Разумеется, до экономического процветания в стране, отстающей от Запада веками, было невообразимо далеко. Разумеется, экономика была полна перекосов и диспропорций, которых не могло не возникнуть в столь стремительном, почти взрывообразном росте. Но подобным «оправдательным» особенностям николаевского правления никто значения не придавал.
До введения жестких мер министром Столыпиным террористы по-прежнему, как и полста лет назад, валили чиновников направо и налево, взрывая бомбы в жилых домах и стреляя в людей на улицах среди бела дня. Демократы маниакальным упорством штамповали социалистические агитки и пропагандировали «демократические свободы», не существующие нигде, кроме их собственных «гениальных» голов.
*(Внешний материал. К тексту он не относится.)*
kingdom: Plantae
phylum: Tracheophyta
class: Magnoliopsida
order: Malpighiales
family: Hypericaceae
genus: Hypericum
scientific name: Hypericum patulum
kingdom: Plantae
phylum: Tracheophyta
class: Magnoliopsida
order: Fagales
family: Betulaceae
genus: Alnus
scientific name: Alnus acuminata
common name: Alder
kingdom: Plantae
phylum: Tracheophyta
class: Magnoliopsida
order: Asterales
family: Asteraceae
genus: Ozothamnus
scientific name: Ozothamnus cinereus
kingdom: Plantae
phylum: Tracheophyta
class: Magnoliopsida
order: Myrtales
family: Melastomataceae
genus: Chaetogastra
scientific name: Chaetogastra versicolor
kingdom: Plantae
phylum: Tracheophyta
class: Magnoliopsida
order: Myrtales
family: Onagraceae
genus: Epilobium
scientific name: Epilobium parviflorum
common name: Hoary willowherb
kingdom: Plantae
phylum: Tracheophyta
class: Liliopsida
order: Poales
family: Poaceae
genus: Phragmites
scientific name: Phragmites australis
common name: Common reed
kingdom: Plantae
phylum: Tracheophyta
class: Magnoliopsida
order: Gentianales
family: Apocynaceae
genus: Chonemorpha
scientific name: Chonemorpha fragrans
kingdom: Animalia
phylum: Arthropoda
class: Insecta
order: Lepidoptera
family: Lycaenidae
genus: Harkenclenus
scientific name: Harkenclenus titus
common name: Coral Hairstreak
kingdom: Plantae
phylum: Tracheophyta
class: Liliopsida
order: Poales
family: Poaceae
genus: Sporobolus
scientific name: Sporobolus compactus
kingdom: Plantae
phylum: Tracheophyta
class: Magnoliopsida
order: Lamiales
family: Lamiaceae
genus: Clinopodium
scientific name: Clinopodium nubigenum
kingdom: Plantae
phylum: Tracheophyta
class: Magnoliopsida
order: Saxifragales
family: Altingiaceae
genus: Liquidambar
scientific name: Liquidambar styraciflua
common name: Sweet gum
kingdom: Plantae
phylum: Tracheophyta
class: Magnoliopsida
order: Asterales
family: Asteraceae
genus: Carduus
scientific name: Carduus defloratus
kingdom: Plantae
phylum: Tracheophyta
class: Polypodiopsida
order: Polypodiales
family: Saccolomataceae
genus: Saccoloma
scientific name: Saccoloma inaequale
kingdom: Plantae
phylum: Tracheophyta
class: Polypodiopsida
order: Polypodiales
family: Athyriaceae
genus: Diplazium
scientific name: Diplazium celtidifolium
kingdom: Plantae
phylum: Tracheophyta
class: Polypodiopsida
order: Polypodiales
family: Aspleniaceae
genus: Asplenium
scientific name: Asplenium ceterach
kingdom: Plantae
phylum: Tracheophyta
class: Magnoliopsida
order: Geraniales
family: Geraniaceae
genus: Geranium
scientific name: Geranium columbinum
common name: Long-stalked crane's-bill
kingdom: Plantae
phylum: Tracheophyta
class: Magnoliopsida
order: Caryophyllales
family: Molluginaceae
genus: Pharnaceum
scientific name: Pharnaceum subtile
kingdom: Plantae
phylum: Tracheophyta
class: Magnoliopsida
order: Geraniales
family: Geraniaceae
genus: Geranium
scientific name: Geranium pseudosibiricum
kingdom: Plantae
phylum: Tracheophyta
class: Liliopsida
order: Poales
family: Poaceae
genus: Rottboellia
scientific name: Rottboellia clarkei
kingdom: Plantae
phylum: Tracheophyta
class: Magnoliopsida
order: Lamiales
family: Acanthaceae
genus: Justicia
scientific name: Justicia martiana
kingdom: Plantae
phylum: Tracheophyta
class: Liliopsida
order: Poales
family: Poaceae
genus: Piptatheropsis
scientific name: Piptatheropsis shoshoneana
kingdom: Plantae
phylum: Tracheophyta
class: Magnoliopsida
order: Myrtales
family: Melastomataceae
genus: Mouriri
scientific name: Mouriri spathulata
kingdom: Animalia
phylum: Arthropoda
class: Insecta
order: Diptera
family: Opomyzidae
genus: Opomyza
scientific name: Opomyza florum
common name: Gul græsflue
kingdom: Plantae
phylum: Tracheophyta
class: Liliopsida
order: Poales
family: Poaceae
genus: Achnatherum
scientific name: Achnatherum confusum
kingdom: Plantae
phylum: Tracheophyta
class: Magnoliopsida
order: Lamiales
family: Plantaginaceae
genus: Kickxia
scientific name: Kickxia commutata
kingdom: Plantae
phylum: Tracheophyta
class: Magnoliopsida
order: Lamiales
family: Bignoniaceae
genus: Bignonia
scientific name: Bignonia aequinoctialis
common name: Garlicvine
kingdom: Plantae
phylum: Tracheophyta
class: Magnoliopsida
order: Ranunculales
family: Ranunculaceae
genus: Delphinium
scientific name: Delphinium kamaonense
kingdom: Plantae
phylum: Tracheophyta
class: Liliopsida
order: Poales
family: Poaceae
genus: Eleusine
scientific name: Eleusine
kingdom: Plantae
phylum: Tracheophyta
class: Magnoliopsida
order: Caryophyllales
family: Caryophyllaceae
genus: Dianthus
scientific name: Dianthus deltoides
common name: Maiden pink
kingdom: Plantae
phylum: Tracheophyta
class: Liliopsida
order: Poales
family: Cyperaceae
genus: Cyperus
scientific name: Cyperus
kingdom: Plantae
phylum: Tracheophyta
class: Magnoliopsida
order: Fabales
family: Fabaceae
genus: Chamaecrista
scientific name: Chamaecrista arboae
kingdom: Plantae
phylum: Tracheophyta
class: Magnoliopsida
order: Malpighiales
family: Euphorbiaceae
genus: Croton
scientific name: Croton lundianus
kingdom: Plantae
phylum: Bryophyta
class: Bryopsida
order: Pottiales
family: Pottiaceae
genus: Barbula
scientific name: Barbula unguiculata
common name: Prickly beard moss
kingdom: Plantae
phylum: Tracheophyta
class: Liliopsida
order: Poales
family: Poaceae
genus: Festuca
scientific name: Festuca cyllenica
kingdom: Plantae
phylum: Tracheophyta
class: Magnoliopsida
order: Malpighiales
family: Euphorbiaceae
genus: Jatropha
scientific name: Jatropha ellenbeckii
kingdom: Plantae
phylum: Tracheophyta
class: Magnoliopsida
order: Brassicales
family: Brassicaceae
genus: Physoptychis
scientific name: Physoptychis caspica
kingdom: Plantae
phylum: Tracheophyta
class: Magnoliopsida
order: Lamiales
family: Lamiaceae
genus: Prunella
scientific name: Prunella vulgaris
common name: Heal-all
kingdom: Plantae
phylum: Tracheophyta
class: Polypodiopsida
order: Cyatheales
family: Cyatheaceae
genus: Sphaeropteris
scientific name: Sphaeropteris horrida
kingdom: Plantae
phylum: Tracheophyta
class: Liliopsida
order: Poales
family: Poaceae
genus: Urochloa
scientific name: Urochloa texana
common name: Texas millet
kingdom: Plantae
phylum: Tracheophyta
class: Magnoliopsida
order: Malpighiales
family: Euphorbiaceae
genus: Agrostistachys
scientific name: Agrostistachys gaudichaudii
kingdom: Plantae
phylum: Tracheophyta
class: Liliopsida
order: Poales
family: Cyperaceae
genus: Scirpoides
Каким образом активная оппозиция могла действовать при подобных головокружительных экономических успехах, оставалось для меня загадкой. Это было невозможно, немыслимо. Единственный довод, оправдывающий сложившееся положение вещей, я мог приписать только личной мягкости и недалекости Николая Второго. Царь абсолютно гнушался помпы, он не пропагандировал достижения собственной внутренней политики с какой-то болезненной закомплексованностью. Люди, оскорблявшие его имя и подрывающие сами основы государственного устройства его державы, почему-то отправлялись в ссылки, условия которых зачастую напоминали проживание на отдыхе, а не развешивались на столбах и не рассаживались на электрических стульях, как делалось в либеральной «парламентской» Англии или «демократичных» Соединенных Штатах.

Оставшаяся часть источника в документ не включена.